■ **What you should do**: The data below holds a line containing "while you navigate" and a line containing "Necessary cookies are"; please quote exactly those two lines and every line between them, and nothing else.

--- Supplied data ---

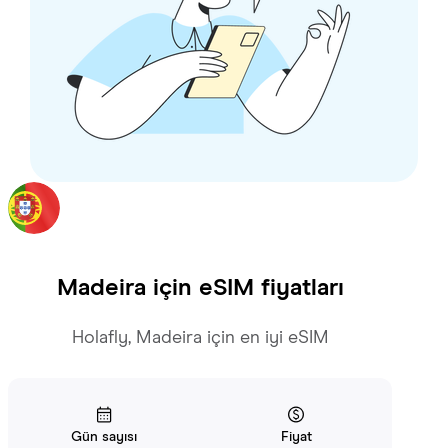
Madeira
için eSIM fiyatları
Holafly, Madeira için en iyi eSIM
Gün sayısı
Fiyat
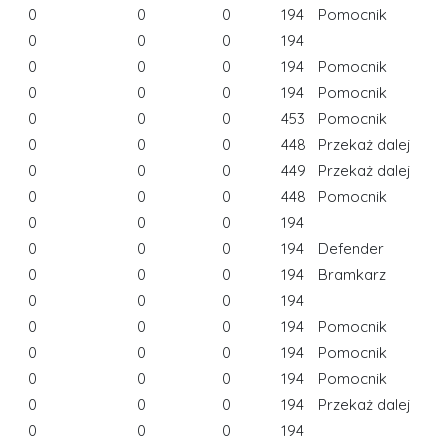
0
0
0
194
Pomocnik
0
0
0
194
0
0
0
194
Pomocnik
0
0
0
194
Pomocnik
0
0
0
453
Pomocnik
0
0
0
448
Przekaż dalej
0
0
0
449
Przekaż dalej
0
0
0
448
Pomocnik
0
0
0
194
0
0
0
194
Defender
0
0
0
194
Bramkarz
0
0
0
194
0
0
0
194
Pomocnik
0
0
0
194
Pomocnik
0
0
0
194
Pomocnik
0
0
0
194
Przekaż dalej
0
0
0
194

---
--- Supplied data ---

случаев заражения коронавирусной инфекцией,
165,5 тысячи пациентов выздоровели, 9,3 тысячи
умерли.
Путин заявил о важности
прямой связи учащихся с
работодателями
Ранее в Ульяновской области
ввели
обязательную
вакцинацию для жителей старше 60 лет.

---
--- Supplied data ---

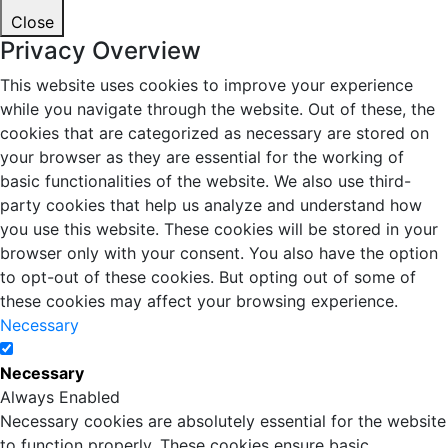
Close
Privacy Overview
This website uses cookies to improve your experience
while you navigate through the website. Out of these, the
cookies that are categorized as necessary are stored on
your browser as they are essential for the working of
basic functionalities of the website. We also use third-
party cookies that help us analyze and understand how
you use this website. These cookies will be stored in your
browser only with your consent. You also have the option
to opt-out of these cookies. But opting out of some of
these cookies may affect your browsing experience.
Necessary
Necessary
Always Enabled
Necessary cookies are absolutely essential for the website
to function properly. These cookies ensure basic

---

■ **Task output**:
while you navigate through the website. Out of these, the
cookies that are categorized as necessary are stored on
your browser as they are essential for the working of
basic functionalities of the website. We also use third-
party cookies that help us analyze and understand how
you use this website. These cookies will be stored in your
browser only with your consent. You also have the option
to opt-out of these cookies. But opting out of some of
these cookies may affect your browsing experience.
Necessary
Necessary
Always Enabled
Necessary cookies are absolutely essential for the website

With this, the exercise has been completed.